Ulanbatur-İrkutsk treni
Ulanbatur’u geride bıraktık Sibirya’ya doğru yol alıyoruz.Yolculuk yaklaşık 22 saat sürecek. Trenin camlarının hiç biri açılmıyor sanki saunada gibi yolculuk yapıyoruz. Yine hard sleeper adıyla satılan mevkiden 52 dolara aldık irkutsk biletini.İstasyona bizi getiren taksi şöförü türk olduğumuzu öğrenince biz çok benziyoruz birbirimize Cengiz Kaan hepimizin atası kardeş gibiyiz dedi. Gerçektende sadece benzer kelimelerle değil yaşam şekli ilede burada hiç yabancılık çekmedik.
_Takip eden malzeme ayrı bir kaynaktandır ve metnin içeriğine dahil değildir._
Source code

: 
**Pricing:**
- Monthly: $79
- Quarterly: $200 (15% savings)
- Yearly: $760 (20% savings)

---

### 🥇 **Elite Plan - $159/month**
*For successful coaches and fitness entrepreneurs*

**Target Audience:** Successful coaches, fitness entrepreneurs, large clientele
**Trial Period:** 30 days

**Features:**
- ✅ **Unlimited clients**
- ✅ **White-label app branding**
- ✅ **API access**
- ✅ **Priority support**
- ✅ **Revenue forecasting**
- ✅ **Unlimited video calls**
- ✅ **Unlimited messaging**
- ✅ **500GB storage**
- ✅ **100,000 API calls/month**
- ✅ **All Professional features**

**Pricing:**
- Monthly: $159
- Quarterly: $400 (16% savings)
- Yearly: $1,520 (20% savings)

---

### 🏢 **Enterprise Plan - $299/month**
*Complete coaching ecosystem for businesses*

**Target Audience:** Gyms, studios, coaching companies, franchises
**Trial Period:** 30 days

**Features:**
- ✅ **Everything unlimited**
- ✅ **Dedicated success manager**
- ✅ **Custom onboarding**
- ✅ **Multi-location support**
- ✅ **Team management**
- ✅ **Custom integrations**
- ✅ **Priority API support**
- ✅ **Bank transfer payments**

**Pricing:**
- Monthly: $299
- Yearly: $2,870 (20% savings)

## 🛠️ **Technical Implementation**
Aldığımız 4 günlük turda kalmıştım. Ulanbatur’dan yaklaşık 2 saatlik yol alarak steplere ulaştık. Önce koruma altına alınan national parkı dolaştık. Ardından Orhun abidelerini yolu sora sora bulduk, gerçekten bulması bir hayli zor ancak civarındaki köylüler biliyor. Burada yolların bir coğu toprak ve hiç bir işaret yok bazen toprak yol 3-4 kola ayrılıyor artık orda iş şansa kalıyor.Biz ile birlikte bir otobüs koreli turistte geldi abideleri gezmeye. Bir hayli ilgili idiler bunca yıllık eserlerle ve bir çok büyük imparatorluklar kurmuş bir ırkın tarihinin ilk kalıntıları ile. Ardından isviçreli bir çift karavanları ile geldi. Bizim tarihimizin ilk yazılı eserlerini görmeye ayaküstü muhabbet ettik karavanla 8 aydır yollardaymışler asyada. Buralada türk görmek ne güzel dediler nasıl ayni olduk bunlar bizim tarihimizin ilk yazılı eserleri ama tabiki insanlık tarihi içinde önemliler.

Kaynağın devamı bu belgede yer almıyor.